Besides singing, Anika designs logos for companies when she isn’t learning songs and looking after dogs. Rishee, Anika and a couple of others are getting an NGO started, where people can adopt stray dogs and cats. (If you’re a dog lover, you can read more about this project in the last edition of Streets. Don’t Shop: Adopt.)
Given all that she does, I ask Anika how she would like to be remembered. “First as a good human being, and then as a great singer. I really want to have my own music, but it needs to be perfect. I just feel that I need to get better first,” explains Anika. “Yup, I’m starting to turn grey trying to make her realise how good she is,” quips Rishee.
Even though life as a professional singer has its ups and downs because of its unpredictability, giving up on her dream has never been an option for Anika.
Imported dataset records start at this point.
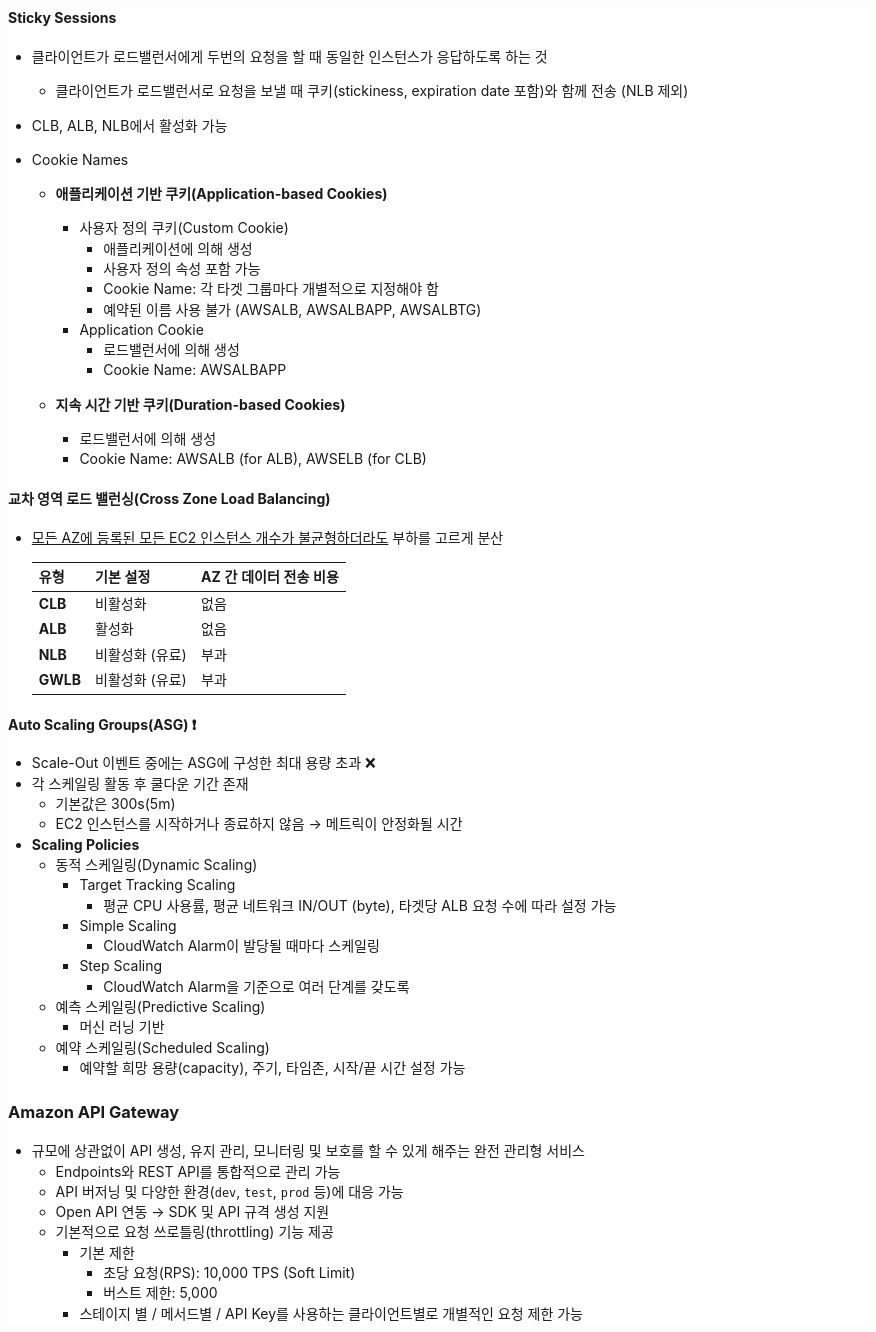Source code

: #### Sticky Sessions
- 클라이언트가 로드밸런서에게 두번의 요청을 할 때 동일한 인스턴스가 응답하도록 하는 것 
    - 클라이언트가 로드밸런서로 요청을 보낼 때 쿠키(stickiness, expiration date 포함)와 함께 전송 (NLB 제외)
- CLB, ALB, NLB에서 활성화 가능

- Cookie Names
    - **애플리케이션 기반 쿠키(Application-based Cookies)**
        - 사용자 정의 쿠키(Custom Cookie)
            - 애플리케이션에 의해 생성
            - 사용자 정의 속성 포함 가능
            - Cookie Name: 각 타겟 그룹마다 개별적으로 지정해야 함
            - 예약된 이름 사용 불가 (AWSALB, AWSALBAPP, AWSALBTG) 
        - Application Cookie
            - 로드밸런서에 의해 생성 
            - Cookie Name: AWSALBAPP

    - **지속 시간 기반 쿠키(Duration-based Cookies)**
        - 로드밸런서에 의해 생성 
        - Cookie Name: AWSALB (for ALB), AWSELB (for CLB)

#### 교차 영역 로드 밸런싱(Cross Zone Load Balancing)
- <u>모든 AZ에 등록된 모든 EC2 인스턴스 개수가 불균형하더라도</u> 부하를 고르게 분산

    | 유형 | 기본 설정 | AZ 간 데이터 전송 비용 |
    |-----|---------|-------------------|
    | **CLB**  | 비활성화       | 없음 |
    | **ALB**  | 활성화        | 없음  |
    | **NLB**  | 비활성화 (유료) | 부과  |
    | **GWLB** | 비활성화 (유료) | 부과  |

#### Auto Scaling Groups(ASG) ❗️
- Scale-Out 이벤트 중에는 ASG에 구성한 최대 용량 초과 ❌
- 각 스케일링 활동 후 쿨다운 기간 존재 
    - 기본값은 300s(5m)
    - EC2 인스턴스를 시작하거나 종료하지 않음 → 메트릭이 안정화될 시간
- **Scaling Policies**
    - 동적 스케일링(Dynamic Scaling)
        - Target Tracking Scaling
            - 평균 CPU 사용률, 평균 네트워크 IN/OUT (byte), 타겟당 ALB 요청 수에 따라 설정 가능 
        - Simple Scaling
            - CloudWatch Alarm이 발당될 때마다 스케일링 
        - Step Scaling
            - CloudWatch Alarm을 기준으로 여러 단계를 갖도록 
    - 예측 스케일링(Predictive Scaling) 
        - 머신 러닝 기반 
    - 예약 스케일링(Scheduled Scaling)
        - 예약할 희망 용량(capacity), 주기, 타임존, 시작/끝 시간 설정 가능 

### Amazon API Gateway
- 규모에 상관없이 API 생성, 유지 관리, 모니터링 및 보호를 할 수 있게 해주는 완전 관리형 서비스 
    - Endpoints와 REST API를 통합적으로 관리 가능 
    - API 버저닝 및 다양한 환경(`dev`, `test`, `prod` 등)에 대응 가능
    - Open API  연동 → SDK 및 API 규격 생성 지원 
    - 기본적으로 요청 쓰로틀링(throttling) 기능 제공 
        - 기본 제한 
            - 초당 요청(RPS): 10,000 TPS (Soft Limit)
            - 버스트 제한: 5,000
        - 스테이지 별 / 메서드별 / API Key를 사용하는 클라이언트별로 개별적인 요청 제한 가능
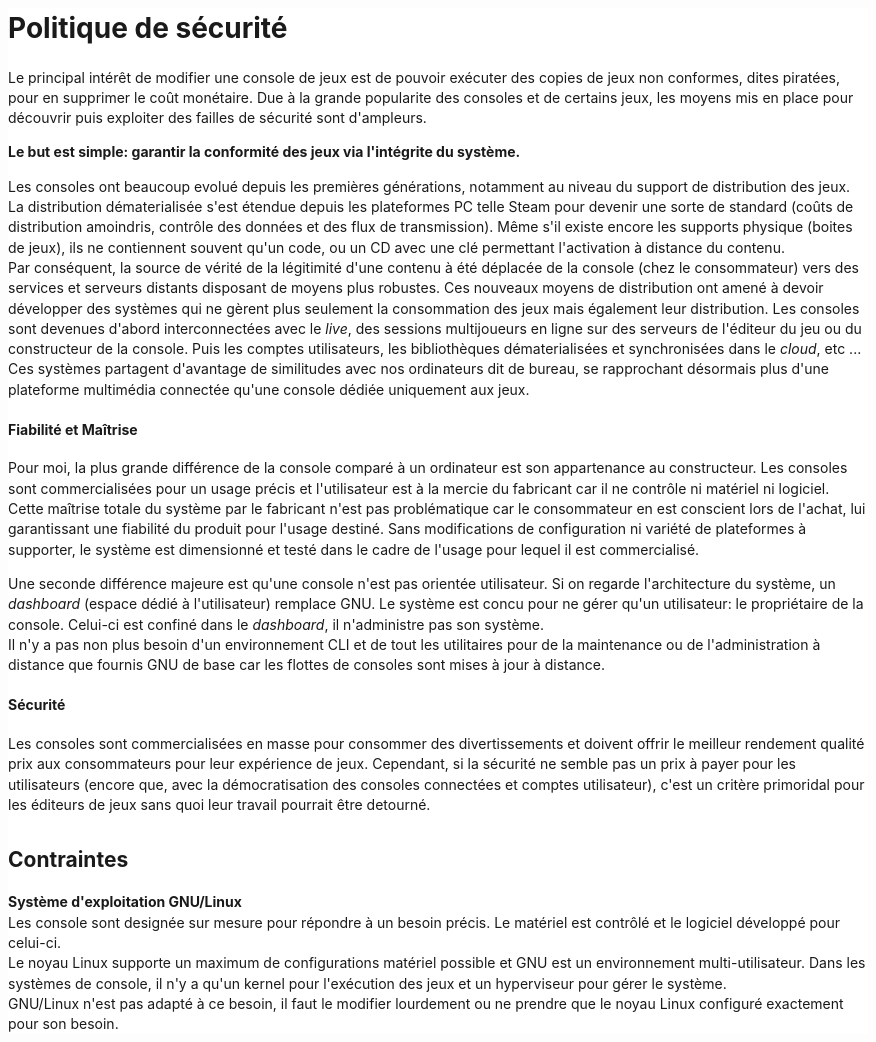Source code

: # Politique de sécurité

Le principal intérêt de modifier une console de jeux est de pouvoir exécuter des copies de jeux non conformes, dites piratées, pour en supprimer le coût monétaire. Due à la grande popularite des consoles et de certains jeux, les moyens mis en place pour découvrir puis exploiter des failles de sécurité sont d'ampleurs.

**Le but est simple: garantir la conformité des jeux via l'intégrite du système.**

Les consoles ont beaucoup evolué depuis les premières générations, notamment au niveau du support de distribution des jeux. La distribution dématerialisée s'est étendue depuis les plateformes PC telle Steam pour devenir une sorte de standard (coûts de distribution amoindris, contrôle des données et des flux de transmission). Même s'il existe encore les supports physique (boites de jeux), ils ne contiennent souvent qu'un code, ou un CD avec une clé permettant l'activation à distance du contenu.  
Par conséquent, la source de vérité de la légitimité d'une contenu à été déplacée de la console (chez le consommateur) vers des services et serveurs distants disposant de moyens plus robustes.
Ces nouveaux moyens de distribution ont amené à devoir développer des systèmes qui ne gèrent plus seulement la consommation des jeux mais également leur distribution. Les consoles sont devenues d'abord interconnectées avec le *live*, des sessions multijoueurs en ligne sur des serveurs de l'éditeur du jeu ou du constructeur de la console. Puis les comptes utilisateurs, les bibliothèques dématerialisées et synchronisées dans le *cloud*, etc ... Ces systèmes partagent d'avantage de similitudes avec nos ordinateurs dit de bureau, se rapprochant désormais plus d'une plateforme multimédia connectée qu'une console dédiée uniquement aux jeux.

#### Fiabilité et Maîtrise 
Pour moi, la plus grande différence de la console comparé à un ordinateur est son appartenance au constructeur. Les consoles sont commercialisées pour un usage précis et l'utilisateur est à la mercie du fabricant car il ne contrôle ni matériel ni logiciel.  
Cette maîtrise totale du système par le fabricant n'est pas problématique car le consommateur en est conscient lors de l'achat, lui garantissant une fiabilité du produit pour l'usage destiné. Sans modifications de configuration ni variété de plateformes à supporter, le système est dimensionné et testé dans le cadre de l'usage pour lequel il est commercialisé.  

Une seconde différence majeure est qu'une console n'est pas orientée utilisateur. Si on regarde l'architecture du système, un *dashboard* (espace dédié à l'utilisateur) remplace GNU. Le système est concu pour ne gérer qu'un utilisateur: le propriétaire de la console. Celui-ci est confiné dans le *dashboard*, il n'administre pas son système.  
Il n'y a pas non plus besoin d'un environnement CLI et de tout les utilitaires pour de la maintenance ou de l'administration à distance que fournis GNU de base car les flottes de consoles sont mises à jour à distance.

#### Sécurité  
Les consoles sont commercialisées en masse pour consommer des divertissements et doivent offrir le meilleur rendement qualité prix aux consommateurs pour leur expérience de jeux. Cependant, si la sécurité ne semble pas un prix à payer pour les utilisateurs (encore que, avec la démocratisation des consoles connectées et comptes utilisateur), c'est un critère primoridal pour les éditeurs de jeux sans quoi leur travail pourrait être detourné. 

## Contraintes

**Système d'exploitation GNU/Linux**  
Les console sont designée sur mesure pour répondre à un besoin précis. Le matériel est contrôlé et le logiciel développé pour celui-ci.  
Le noyau Linux supporte un maximum de configurations matériel possible et GNU est un environnement multi-utilisateur. Dans les systèmes de console, il n'y a qu'un kernel pour l'exécution des jeux et un hyperviseur pour gérer le système.  
GNU/Linux n'est pas adapté à ce besoin, il faut le modifier lourdement ou ne prendre que le noyau Linux configuré exactement pour son besoin.  
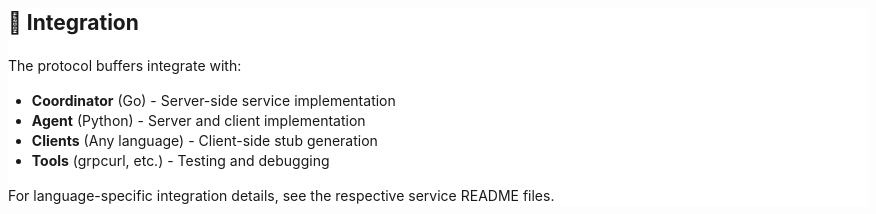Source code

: ## 🔗 Integration

The protocol buffers integrate with:
- **Coordinator** (Go) - Server-side service implementation
- **Agent** (Python) - Server and client implementation  
- **Clients** (Any language) - Client-side stub generation
- **Tools** (grpcurl, etc.) - Testing and debugging

For language-specific integration details, see the respective service README files.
She puts it really well, “Frank Sinatra wasn’t born ‘the-great-musician-Frank-Sinatra’. He put in a lot of hard work to get to the top … just like any artist who wants to get to the top has to!”
Being an artist is a calling, and not everyone is called to be an artist. But being an artist in India is especially hard, as society can’t understand why anyone wouldn’t want a 9 to 5 job! Artists aren’t always given the respect they deserve. So hats off to Anika for keeping her dream alive against all odds.